I stop in my tracks. What an anachronism. Right here in the midst of the tasteless advertising af the late twentieth century stands a marker of times gone by, hearkening to an era when service meant getting your money's worth and a smile to boot. I dig in my pockets for the small amount of pesetas that remain from my last jaunt to Spanish-speaking lands, seven years earlier. Glory be, I think I have enough paper and coins to drink myself into a tingling tizzy.
The image you see below is the result of patching together seven or eight images taken with my Apple QuickTake 100 from a seat in the corner. As my cappucino was cooling off I snapped the pictures, connected the camera to my PowerBook with a handy-dandy serial cable, downloaded the images and cleared the camera, and then used Adobe Photoshop to stitch together the individual scenes. I hope the end result gives you a feeling for the hustle and bustle of the café - a mixture of hurried travellers and earnest snatches of conversation. It was a most pleasant place in which to kill some time, enjoy several cappucinos, edit the images you've seen here, and write these web pages. I did have to fend off several strange looks - using a laptop computer in a café isn't the norm in Europe (and as I was to find out later, not the norm anywhere: I wasn't in Silicon Valley anymore). Most gawkers, including the café proprieters, were bemused. Children, I found, immediately grasped what I was doing, and if the mood struck them, they took the time to explain to their parents.
[MAD-cafe image removed because it became corrupted and I can't seem to find an uncorrupted version.]
In the time I had left before needing to arrive at the boarding area for my next flight (pictured here), I closed all my files, unplugged the camera, packed everything away, cleaned up my table, and made another trip to the local facilities.

- _EXERCISE DATA_:
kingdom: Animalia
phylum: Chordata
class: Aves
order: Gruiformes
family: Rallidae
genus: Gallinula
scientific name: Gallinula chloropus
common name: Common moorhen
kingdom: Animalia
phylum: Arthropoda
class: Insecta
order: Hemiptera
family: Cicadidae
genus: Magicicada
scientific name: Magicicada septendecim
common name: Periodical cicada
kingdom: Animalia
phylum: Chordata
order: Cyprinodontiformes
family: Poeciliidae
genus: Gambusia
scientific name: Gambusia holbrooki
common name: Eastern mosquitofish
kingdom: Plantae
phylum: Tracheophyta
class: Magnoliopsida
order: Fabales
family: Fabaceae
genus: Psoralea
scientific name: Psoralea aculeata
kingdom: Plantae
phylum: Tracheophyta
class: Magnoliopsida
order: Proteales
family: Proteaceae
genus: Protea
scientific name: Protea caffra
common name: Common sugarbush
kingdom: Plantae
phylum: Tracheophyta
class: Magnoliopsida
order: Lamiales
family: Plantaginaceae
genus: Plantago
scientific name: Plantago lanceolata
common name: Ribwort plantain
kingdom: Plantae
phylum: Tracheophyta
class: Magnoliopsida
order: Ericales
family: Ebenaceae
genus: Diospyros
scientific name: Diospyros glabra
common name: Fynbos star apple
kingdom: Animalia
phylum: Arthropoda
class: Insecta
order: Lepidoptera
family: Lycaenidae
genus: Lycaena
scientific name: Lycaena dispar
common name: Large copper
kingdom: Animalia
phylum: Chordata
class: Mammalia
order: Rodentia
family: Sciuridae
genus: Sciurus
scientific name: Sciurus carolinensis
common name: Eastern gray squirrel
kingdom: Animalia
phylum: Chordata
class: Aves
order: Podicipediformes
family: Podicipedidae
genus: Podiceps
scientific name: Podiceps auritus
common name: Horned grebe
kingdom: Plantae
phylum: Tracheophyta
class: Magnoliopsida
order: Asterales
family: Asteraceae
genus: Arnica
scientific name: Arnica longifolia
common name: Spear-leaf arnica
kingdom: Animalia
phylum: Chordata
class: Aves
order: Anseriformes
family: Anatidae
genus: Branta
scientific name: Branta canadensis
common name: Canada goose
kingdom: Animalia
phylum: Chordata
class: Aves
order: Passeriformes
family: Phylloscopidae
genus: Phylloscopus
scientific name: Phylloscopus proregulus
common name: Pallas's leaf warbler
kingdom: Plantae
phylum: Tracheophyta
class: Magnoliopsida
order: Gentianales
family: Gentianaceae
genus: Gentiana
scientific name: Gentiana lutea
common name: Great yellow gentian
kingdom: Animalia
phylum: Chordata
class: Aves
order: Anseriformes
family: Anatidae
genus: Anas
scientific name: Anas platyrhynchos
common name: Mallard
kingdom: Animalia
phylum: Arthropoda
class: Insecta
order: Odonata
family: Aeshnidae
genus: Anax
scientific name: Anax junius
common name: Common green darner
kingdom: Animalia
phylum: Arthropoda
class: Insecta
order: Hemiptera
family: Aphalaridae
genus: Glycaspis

- _INSTRUCTIONS_:
- a) According to the airport café account, which camera took the images that were stitched together?
- b) State whether each statement agrees with the airport café account, answering yes or no and quoting the deciding words: (i) The images were stitched together with Adobe Photoshop. (ii) Children failed to understand what the writer was doing with the laptop. (iii) The writer's pesetas were left over from a trip three years earlier.
- c) Continue the airport café account from its final sentence.

- _EXPECTED OUTPUTS_:
- a) An Apple QuickTake 100.

- b)
(i) Yes: "used Adobe Photoshop to stitch together the individual scenes."
(ii) No: "Children, I found, immediately grasped what I was doing."
(iii) No: "from my last jaunt to Spanish-speaking lands, seven years earlier."

- c)
Actually, that's not the plane I took. That would have been too easy. Rather than bringing our puddle-jumper to a jet-way, so we could walk directly from the terminal onto the aircraft, we helped the airline shave a bit off of the profit margin. Instead, we were driven by bus to the far side of the tarmac, where we got out and in an orderly manner stormed the airplane (even though we had assigned seats). The flight from Madrid to Ibiza airport (IBZ) was short and uneventful, just long enough to drink down orange juice and hand the cup back to the stewardess (all the flight attendents were female on this hop, all the management and flight crew were male).
I was met at the airport by my uncle-on-my-Mother's-side Daniel, his wife Shraddha, and their 17-month-old baby boy, my cousin Djamal. Mayra, their oldest, my nine-year-old cousin, was waiting for me at home in Sant Joan de Labrita, 20 km (12 mi) away. I enjoyed the catch-up conversation and a leisurely ride northward, to town. There we stopped at the local watering hole for a caffè con leche, went home and had ourselves a vegetarian meal that couldn't be beat, and went to sleep until the next morning.